### Task description:
How many lines in these entries contain the string "KiCad"? Reply with the number alone.

### Data records:
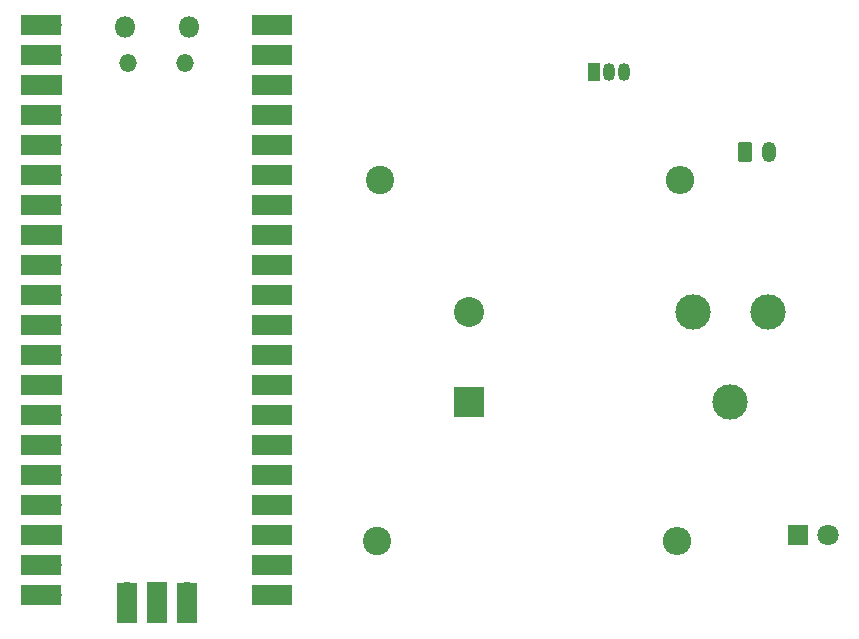
<source format=gbr>
%TF.GenerationSoftware,KiCad,Pcbnew,8.0.1-8.0.1-1~ubuntu22.04.1*%
%TF.CreationDate,2024-03-31T23:59:49-03:00*%
%TF.ProjectId,PCB-ESP,5043422d-4553-4502-9e6b-696361645f70,rev?*%
%TF.SameCoordinates,Original*%
%TF.FileFunction,Soldermask,Top*%
%TF.FilePolarity,Negative*%
%FSLAX46Y46*%
G04 Gerber Fmt 4.6, Leading zero omitted, Abs format (unit mm)*
G04 Created by KiCad (PCBNEW 8.0.1-8.0.1-1~ubuntu22.04.1) date 2024-03-31 23:59:49*
%MOMM*%
%LPD*%
G01*
G04 APERTURE LIST*
G04 Aperture macros list*
%AMRoundRect*
0 Rectangle with rounded corners*
0 $1 Rounding radius*
0 $2 $3 $4 $5 $6 $7 $8 $9 X,Y pos of 4 corners*
0 Add a 4 corners polygon primitive as box body*
4,1,4,$2,$3,$4,$5,$6,$7,$8,$9,$2,$3,0*
0 Add four circle primitives for the rounded corners*
1,1,$1+$1,$2,$3*
1,1,$1+$1,$4,$5*
1,1,$1+$1,$6,$7*
1,1,$1+$1,$8,$9*
0 Add four rect primitives between the rounded corners*
20,1,$1+$1,$2,$3,$4,$5,0*
20,1,$1+$1,$4,$5,$6,$7,0*
20,1,$1+$1,$6,$7,$8,$9,0*
20,1,$1+$1,$8,$9,$2,$3,0*%
G04 Aperture macros list end*
%ADD10O,1.800000X1.800000*%
%ADD11O,1.500000X1.500000*%
%ADD12O,1.700000X1.700000*%
%ADD13R,3.500000X1.700000*%
%ADD14R,1.700000X1.700000*%
%ADD15R,1.700000X3.500000*%
%ADD16C,2.400000*%
%ADD17O,2.400000X2.400000*%
%ADD18R,1.050000X1.500000*%
%ADD19O,1.050000X1.500000*%
%ADD20C,3.000000*%
%ADD21R,2.540000X2.540000*%
%ADD22C,2.540000*%
%ADD23RoundRect,0.250000X-0.350000X-0.625000X0.350000X-0.625000X0.350000X0.625000X-0.350000X0.625000X0*%
%ADD24O,1.200000X1.750000*%
%ADD25R,1.800000X1.800000*%
%ADD26C,1.800000*%
G04 APERTURE END LIST*
D10*
%TO.C,U1*%
X114460000Y-65485000D03*
D11*
X114760000Y-68515000D03*
X119610000Y-68515000D03*
D10*
X119910000Y-65485000D03*
D12*
X108295000Y-65355000D03*
D13*
X107395000Y-65355000D03*
D12*
X108295000Y-67895000D03*
D13*
X107395000Y-67895000D03*
D14*
X108295000Y-70435000D03*
D13*
X107395000Y-70435000D03*
D12*
X108295000Y-72975000D03*
D13*
X107395000Y-72975000D03*
D12*
X108295000Y-75515000D03*
D13*
X107395000Y-75515000D03*
D12*
X108295000Y-78055000D03*
D13*
X107395000Y-78055000D03*
D12*
X108295000Y-80595000D03*
D13*
X107395000Y-80595000D03*
D14*
X108295000Y-83135000D03*
D13*
X107395000Y-83135000D03*
D12*
X108295000Y-85675000D03*
D13*
X107395000Y-85675000D03*
D12*
X108295000Y-88215000D03*
D13*
X107395000Y-88215000D03*
D12*
X108295000Y-90755000D03*
D13*
X107395000Y-90755000D03*
D12*
X108295000Y-93295000D03*
D13*
X107395000Y-93295000D03*
D14*
X108295000Y-95835000D03*
D13*
X107395000Y-95835000D03*
D12*
X108295000Y-98375000D03*
D13*
X107395000Y-98375000D03*
D12*
X108295000Y-100915000D03*
D13*
X107395000Y-100915000D03*
D12*
X108295000Y-103455000D03*
D13*
X107395000Y-103455000D03*
D12*
X108295000Y-105995000D03*
D13*
X107395000Y-105995000D03*
D14*
X108295000Y-108535000D03*
D13*
X107395000Y-108535000D03*
D12*
X108295000Y-111075000D03*
D13*
X107395000Y-111075000D03*
D12*
X108295000Y-113615000D03*
D13*
X107395000Y-113615000D03*
D12*
X126075000Y-113615000D03*
D13*
X126975000Y-113615000D03*
D12*
X126075000Y-111075000D03*
D13*
X126975000Y-111075000D03*
D14*
X126075000Y-108535000D03*
D13*
X126975000Y-108535000D03*
D12*
X126075000Y-105995000D03*
D13*
X126975000Y-105995000D03*
D12*
X126075000Y-103455000D03*
D13*
X126975000Y-103455000D03*
D12*
X126075000Y-100915000D03*
D13*
X126975000Y-100915000D03*
D12*
X126075000Y-98375000D03*
D13*
X126975000Y-98375000D03*
D14*
X126075000Y-95835000D03*
D13*
X126975000Y-95835000D03*
D12*
X126075000Y-93295000D03*
D13*
X126975000Y-93295000D03*
D12*
X126075000Y-90755000D03*
D13*
X126975000Y-90755000D03*
D12*
X126075000Y-88215000D03*
D13*
X126975000Y-88215000D03*
D12*
X126075000Y-85675000D03*
D13*
X126975000Y-85675000D03*
D14*
X126075000Y-83135000D03*
D13*
X126975000Y-83135000D03*
D12*
X126075000Y-80595000D03*
D13*
X126975000Y-80595000D03*
D12*
X126075000Y-78055000D03*
D13*
X126975000Y-78055000D03*
D12*
X126075000Y-75515000D03*
D13*
X126975000Y-75515000D03*
D12*
X126075000Y-72975000D03*
D13*
X126975000Y-72975000D03*
D14*
X126075000Y-70435000D03*
D13*
X126975000Y-70435000D03*
D12*
X126075000Y-67895000D03*
D13*
X126975000Y-67895000D03*
D12*
X126075000Y-65355000D03*
D13*
X126975000Y-65355000D03*
D12*
X114645000Y-113385000D03*
D15*
X114645000Y-114285000D03*
D14*
X117185000Y-113385000D03*
D15*
X117185000Y-114285000D03*
D12*
X119725000Y-113385000D03*
D15*
X119725000Y-114285000D03*
%TD*%
D16*
%TO.C,R2*%
X135800000Y-109000000D03*
D17*
X161200000Y-109000000D03*
%TD*%
D16*
%TO.C,R1*%
X136100000Y-78500000D03*
D17*
X161500000Y-78500000D03*
%TD*%
D18*
%TO.C,Q1*%
X154230000Y-69360000D03*
D19*
X155500000Y-69360000D03*
X156770000Y-69360000D03*
%TD*%
D20*
%TO.C,K1*%
X165750000Y-97300000D03*
X162550000Y-89680000D03*
X168950000Y-89680000D03*
D21*
X143650000Y-97300000D03*
D22*
X143650000Y-89680000D03*
%TD*%
D23*
%TO.C,J1*%
X167000000Y-76050000D03*
D24*
X169000000Y-76050000D03*
%TD*%
D25*
%TO.C,D1*%
X171460000Y-108500000D03*
D26*
X174000000Y-108500000D03*
%TD*%
M02*

</source>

### Solved exercise:
2